We’ve caught a number of integration-related issues using this approach (a few examples: broken database failover due to missing primary keys, captcha validation not working due to a web cache not behaving correctly, data not persisting because one database server had the wrong locale) and stopped them before they have reached our users. We have used the feedback as a basis for improving our products and their delivery at a system level.

OK this reply has now become far too long :-/ It would of course be good to discuss this in person sometime :)

—Gus Power

Thanks for the substantial comment, Gus. For those who don’t know Gus, he is one of the joint recipients of the 2009 Gordon Pask Award for contribution to Agile practice. I invite you to follow his work and learn from his example. On to the substance of Gus’ comment.

Gus, it appears you do not use integration tests to check basic behavior exhaustively. While I try not to use integration tests to check basic behavior at all, I mostly hope to stop programmers from attempting to write exhaustive integration tests that check basic correctness conditions. I wrote in Not Just Slow: Integration Tests are a Vortex of Doom about the vicious cycle I see when teams rely on integration tests to check basic correctness. I encourage them to stop that particular insanity. I would hesitate to use integration tests as even smoke tests for basic correctness, but if I found myself in a situation where I needed to write such tests, I’d do it, then look for ways to render them obsolete.

Also, you mention writing “human-readable acceptance tests”, and I certainly use such tests in my work. When I counsel against using integration tests, I advise it within the context of programmer tests only. While I strongly encourage teams to allow even some of their acceptance tests to check policy or business rule behavior directly and in isolation, I understand and agree that one generally needs to write some acceptance tests as integration tests.

In general, you describe using integration tests quite purposefully, mindfully, and responsibly. I expect no less from a practitioner of your caliber. I would truly enjoy working with you on a project.

Finally, you mention that your integration tests catch system-level issues, such as a broken database schema, mistaken cache integration, and so on.
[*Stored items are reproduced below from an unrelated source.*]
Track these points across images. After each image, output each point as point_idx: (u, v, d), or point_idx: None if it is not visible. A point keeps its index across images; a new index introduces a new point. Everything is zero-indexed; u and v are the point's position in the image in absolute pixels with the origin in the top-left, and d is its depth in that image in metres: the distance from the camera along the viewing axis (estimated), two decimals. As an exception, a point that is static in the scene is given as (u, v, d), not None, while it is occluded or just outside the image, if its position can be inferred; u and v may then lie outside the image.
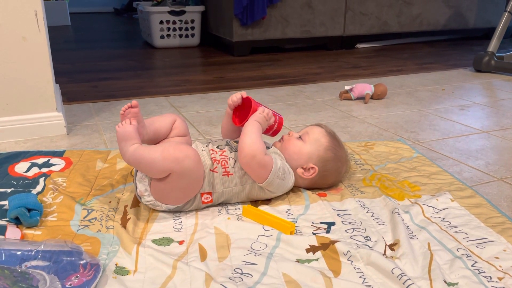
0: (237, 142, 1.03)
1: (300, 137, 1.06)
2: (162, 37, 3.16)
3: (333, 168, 1.06)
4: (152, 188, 0.94)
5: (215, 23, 3.18)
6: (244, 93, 1.07)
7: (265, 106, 1.07)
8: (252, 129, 0.97)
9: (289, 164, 1.03)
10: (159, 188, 0.93)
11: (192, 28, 3.24)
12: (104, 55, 2.97)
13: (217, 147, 1.01)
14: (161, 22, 3.12)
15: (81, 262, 0.75)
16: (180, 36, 3.22)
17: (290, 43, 3.09)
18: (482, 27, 3.57)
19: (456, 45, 3.42)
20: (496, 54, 2.46)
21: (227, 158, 0.98)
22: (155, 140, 1.03)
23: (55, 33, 3.92)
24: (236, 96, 1.06)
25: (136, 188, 0.96)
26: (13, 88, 1.38)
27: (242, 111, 1.08)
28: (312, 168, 1.03)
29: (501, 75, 2.41)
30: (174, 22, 3.16)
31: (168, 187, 0.92)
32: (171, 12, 3.12)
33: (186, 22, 3.20)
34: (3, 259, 0.75)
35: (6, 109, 1.39)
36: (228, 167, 0.97)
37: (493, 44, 2.44)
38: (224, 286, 0.73)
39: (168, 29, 3.16)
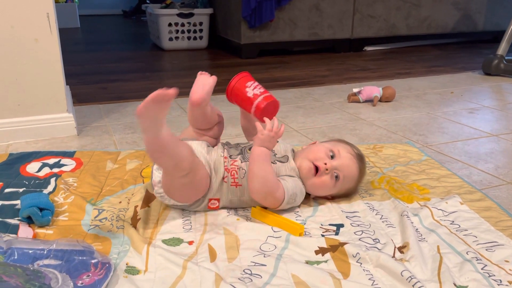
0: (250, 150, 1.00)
1: (335, 176, 0.99)
2: (170, 39, 3.18)
3: (345, 189, 1.05)
4: (163, 179, 0.93)
5: (224, 26, 3.19)
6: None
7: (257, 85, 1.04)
8: (259, 162, 0.92)
9: (307, 185, 1.00)
10: (168, 181, 0.93)
11: (201, 30, 3.25)
12: (113, 57, 2.99)
13: (230, 156, 0.99)
14: (170, 24, 3.13)
15: (93, 261, 0.76)
16: (189, 38, 3.24)
17: (298, 46, 3.09)
18: (491, 30, 3.55)
19: (465, 48, 3.40)
20: (506, 57, 2.45)
21: (237, 168, 0.97)
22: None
23: (64, 35, 3.92)
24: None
25: (152, 177, 0.96)
26: (25, 89, 1.40)
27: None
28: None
29: (511, 79, 2.39)
30: (182, 25, 3.17)
31: (175, 183, 0.92)
32: (180, 15, 3.14)
33: (194, 25, 3.21)
34: (16, 257, 0.76)
35: (18, 110, 1.41)
36: (237, 178, 0.97)
37: (503, 47, 2.43)
38: (234, 287, 0.74)
39: (177, 31, 3.18)
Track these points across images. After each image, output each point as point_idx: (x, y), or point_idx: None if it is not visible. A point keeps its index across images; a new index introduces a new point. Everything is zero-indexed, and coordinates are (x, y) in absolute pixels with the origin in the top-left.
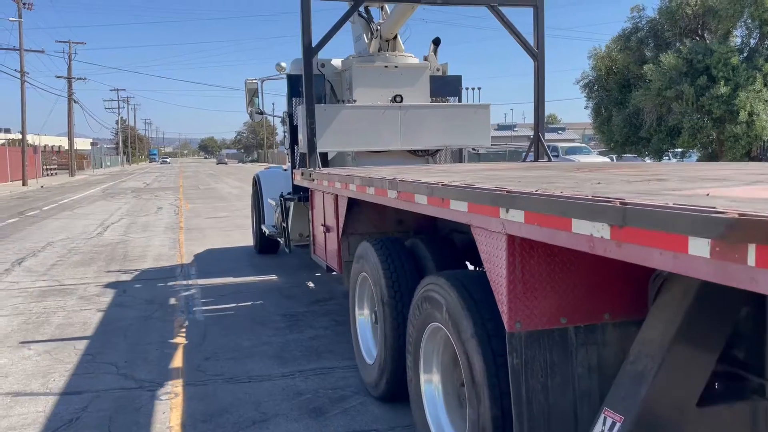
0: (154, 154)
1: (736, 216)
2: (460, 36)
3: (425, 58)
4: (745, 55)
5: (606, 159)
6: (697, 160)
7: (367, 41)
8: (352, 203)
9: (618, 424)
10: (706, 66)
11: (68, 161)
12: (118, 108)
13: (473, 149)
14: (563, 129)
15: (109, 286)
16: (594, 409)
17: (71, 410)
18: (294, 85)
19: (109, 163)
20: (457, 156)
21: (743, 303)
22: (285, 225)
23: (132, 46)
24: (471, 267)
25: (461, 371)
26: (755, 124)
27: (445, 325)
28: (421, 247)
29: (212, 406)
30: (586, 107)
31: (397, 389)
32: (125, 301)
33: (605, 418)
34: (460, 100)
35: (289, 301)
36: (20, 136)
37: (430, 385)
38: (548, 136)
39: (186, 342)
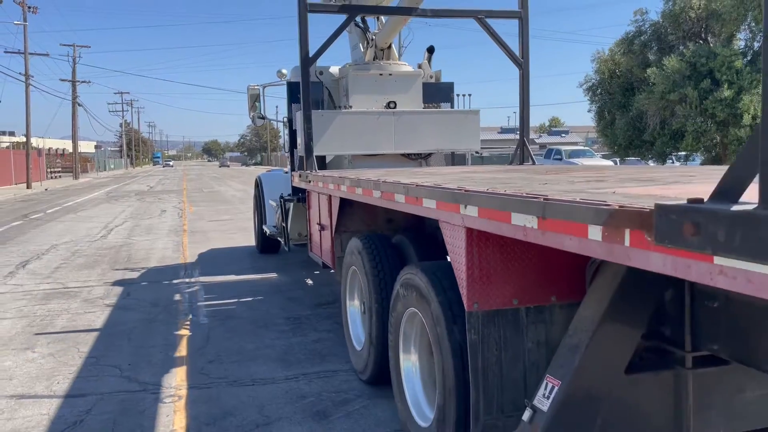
0: (158, 157)
1: (617, 207)
2: (464, 39)
3: (419, 66)
4: (748, 58)
5: (609, 162)
6: (701, 164)
7: (363, 50)
8: (344, 203)
9: (556, 388)
10: (710, 69)
11: (72, 164)
12: (122, 111)
13: (477, 152)
14: (566, 132)
15: (113, 288)
16: (540, 378)
17: (75, 413)
18: (294, 92)
19: (112, 166)
20: (450, 159)
21: (665, 286)
22: (284, 225)
23: (136, 50)
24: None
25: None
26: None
27: (419, 309)
28: (406, 243)
29: (216, 409)
30: (589, 110)
31: (381, 371)
32: (129, 303)
33: (546, 384)
34: (452, 106)
35: (292, 304)
36: (24, 139)
37: (409, 363)
38: (551, 139)
39: (189, 344)
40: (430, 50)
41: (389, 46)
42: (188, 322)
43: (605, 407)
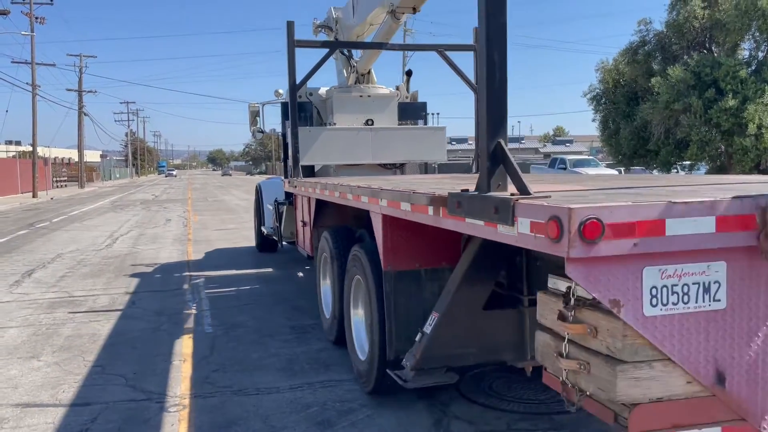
0: (163, 166)
1: (434, 195)
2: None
3: (397, 87)
4: (753, 68)
5: (614, 171)
6: (706, 173)
7: (346, 75)
8: (319, 203)
9: (436, 318)
10: (714, 79)
11: (78, 173)
12: (128, 120)
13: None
14: (571, 141)
15: (118, 297)
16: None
17: (80, 422)
18: (287, 110)
19: (118, 175)
20: (423, 168)
21: (509, 252)
22: (278, 225)
23: (142, 60)
24: None
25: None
26: (764, 137)
27: (360, 275)
28: (365, 234)
29: (220, 419)
30: (593, 120)
31: (341, 332)
32: (134, 312)
33: (432, 316)
34: (425, 123)
35: (297, 313)
36: (31, 149)
37: (356, 317)
38: (556, 148)
39: (194, 353)
40: (408, 74)
41: (369, 72)
42: (193, 331)
43: (468, 331)
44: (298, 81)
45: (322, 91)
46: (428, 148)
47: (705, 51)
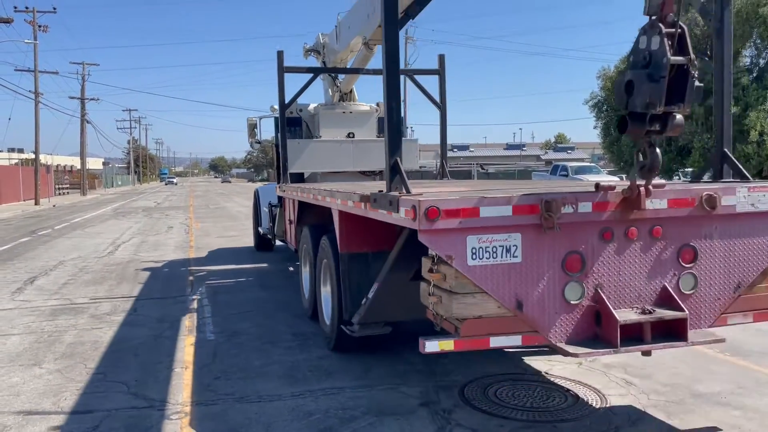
0: (165, 174)
1: (362, 194)
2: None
3: (378, 104)
4: (754, 75)
5: (615, 178)
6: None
7: (331, 94)
8: (301, 204)
9: (376, 287)
10: None
11: (80, 180)
12: (130, 128)
13: (482, 169)
14: (572, 148)
15: (120, 304)
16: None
17: (82, 429)
18: (282, 121)
19: (120, 183)
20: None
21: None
22: (272, 225)
23: (145, 68)
24: None
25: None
26: (766, 144)
27: (326, 257)
28: (331, 227)
29: (222, 426)
30: (595, 127)
31: (315, 308)
32: (136, 319)
33: (375, 285)
34: (403, 136)
35: (299, 321)
36: (33, 156)
37: (325, 292)
38: (557, 155)
39: (196, 361)
40: None
41: (351, 91)
42: (195, 339)
43: (399, 296)
44: (287, 100)
45: (311, 107)
46: (402, 157)
47: (706, 58)
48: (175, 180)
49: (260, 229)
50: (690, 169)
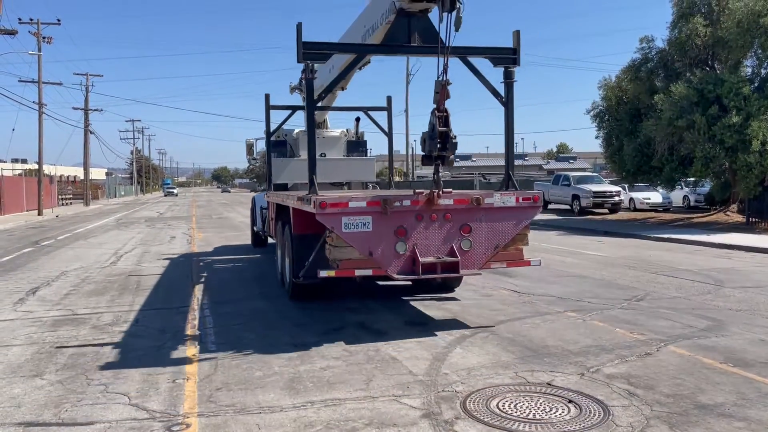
0: (168, 184)
1: (297, 196)
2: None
3: (347, 130)
4: (756, 84)
5: (617, 188)
6: (710, 190)
7: None
8: (277, 206)
9: (312, 254)
10: (717, 96)
11: (83, 191)
12: (133, 138)
13: (484, 179)
14: (574, 158)
15: (121, 315)
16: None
17: None
18: (269, 145)
19: (123, 193)
20: (366, 185)
21: None
22: (263, 224)
23: (149, 78)
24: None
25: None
26: None
27: (287, 240)
28: (291, 218)
29: None
30: (597, 137)
31: (283, 277)
32: (138, 330)
33: (312, 254)
34: (366, 155)
35: (299, 330)
36: (37, 167)
37: (287, 262)
38: (559, 165)
39: (198, 372)
40: (357, 120)
41: (324, 120)
42: (196, 350)
43: (325, 258)
44: (272, 128)
45: (295, 132)
46: (361, 172)
47: (707, 68)
48: (175, 190)
49: (255, 228)
50: (692, 179)
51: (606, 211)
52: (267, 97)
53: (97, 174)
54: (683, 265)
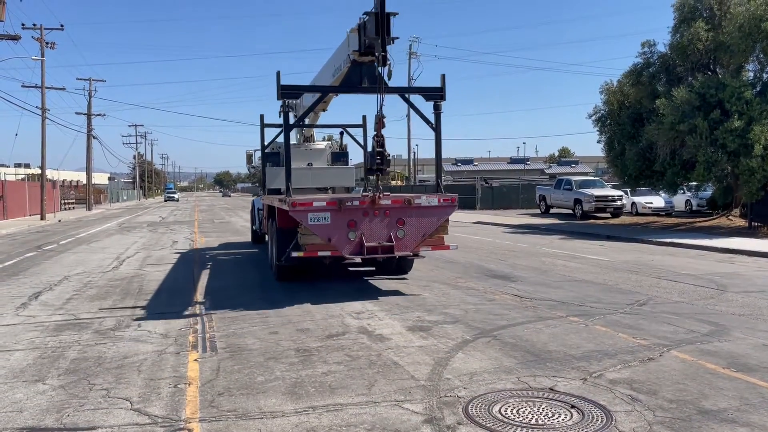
0: (171, 188)
1: (279, 198)
2: (476, 71)
3: (331, 141)
4: (758, 89)
5: (620, 192)
6: (712, 194)
7: (298, 136)
8: (269, 207)
9: (292, 244)
10: (719, 100)
11: (86, 195)
12: (136, 143)
13: (486, 183)
14: (576, 162)
15: (124, 319)
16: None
17: None
18: (265, 156)
19: (125, 197)
20: (348, 190)
21: None
22: (260, 223)
23: (151, 83)
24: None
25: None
26: None
27: (274, 233)
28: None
29: None
30: (599, 141)
31: (271, 263)
32: (140, 335)
33: (291, 244)
34: (347, 164)
35: (302, 335)
36: (40, 171)
37: (274, 250)
38: (561, 169)
39: (200, 377)
40: (341, 134)
41: (311, 135)
42: (198, 355)
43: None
44: (266, 142)
45: None
46: (343, 178)
47: (709, 72)
48: (176, 195)
49: (254, 227)
50: (694, 183)
51: (608, 215)
52: (262, 117)
53: (100, 178)
54: (686, 269)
I expect integration tests to find only, or at least mostly, these problems. None of these sound like basic correctness problems.

So Gus, I appreciate you for writing a great description of using integration tests well. I wish we had more examples like this. I truly wish I saw more examples like this. Sadly, I don’t: I see teams trying to check basic correctness issues with plodding, brittle, misleading tests. For those, I stress the need to eliminate integration tests.